INPUT DATA:
-- -- --

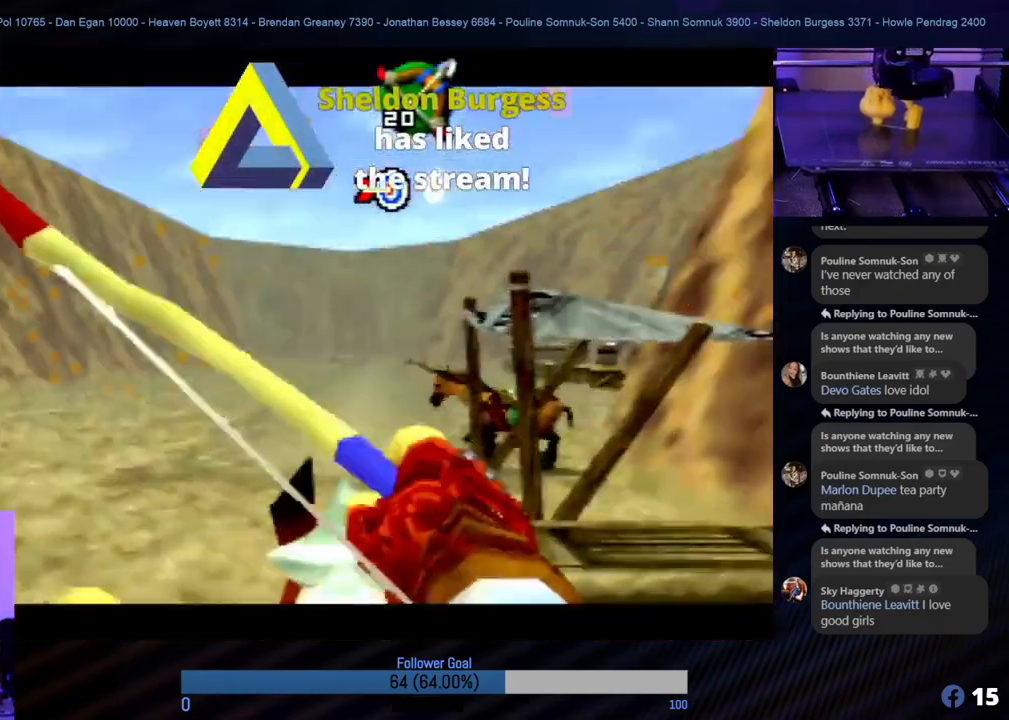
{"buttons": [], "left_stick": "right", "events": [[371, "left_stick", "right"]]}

-- -- --

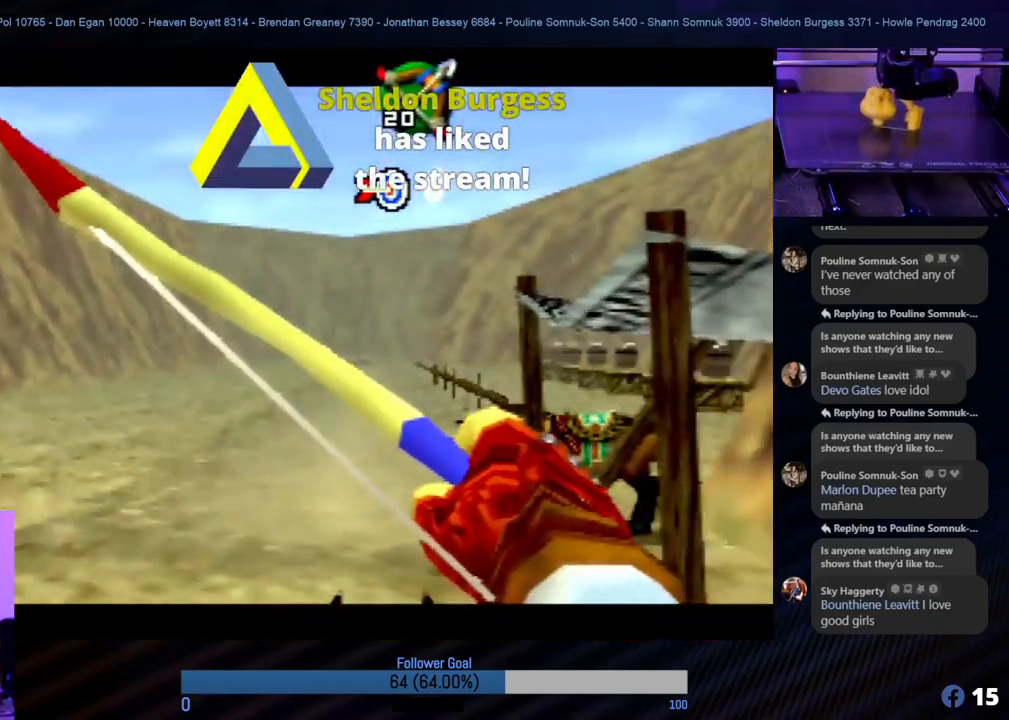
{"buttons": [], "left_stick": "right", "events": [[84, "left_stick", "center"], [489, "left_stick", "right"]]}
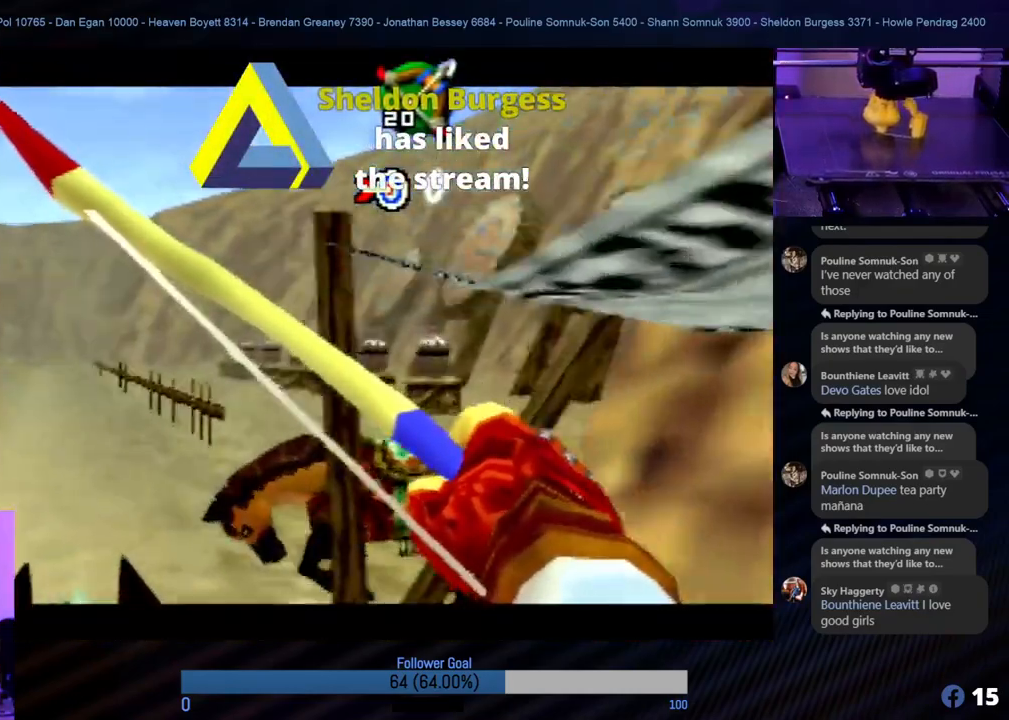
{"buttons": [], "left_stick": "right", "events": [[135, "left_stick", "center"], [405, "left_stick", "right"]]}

-- -- --

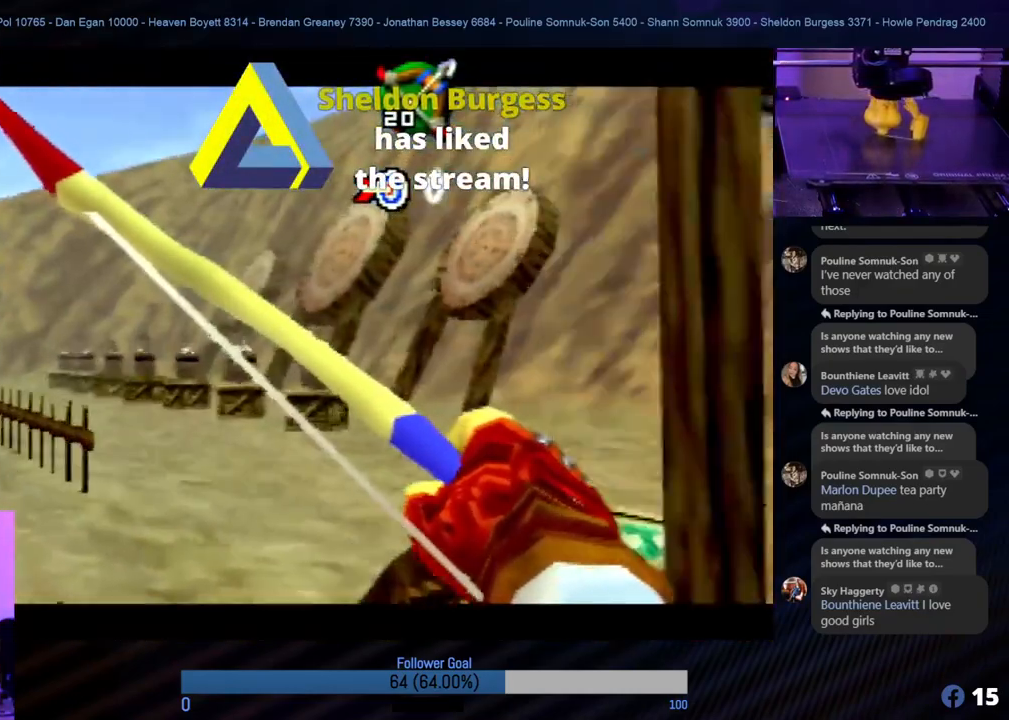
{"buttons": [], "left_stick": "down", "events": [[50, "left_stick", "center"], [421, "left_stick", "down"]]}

-- -- --

AIM OF THE TASK:
Go over the listing above and return each line with "right".

RESPONSE:
{"buttons": [], "left_stick": "right", "events": [[371, "left_stick", "right"]]}
{"buttons": [], "left_stick": "right", "events": [[84, "left_stick", "center"], [489, "left_stick", "right"]]}
{"buttons": [], "left_stick": "right", "events": [[135, "left_stick", "center"], [405, "left_stick", "right"]]}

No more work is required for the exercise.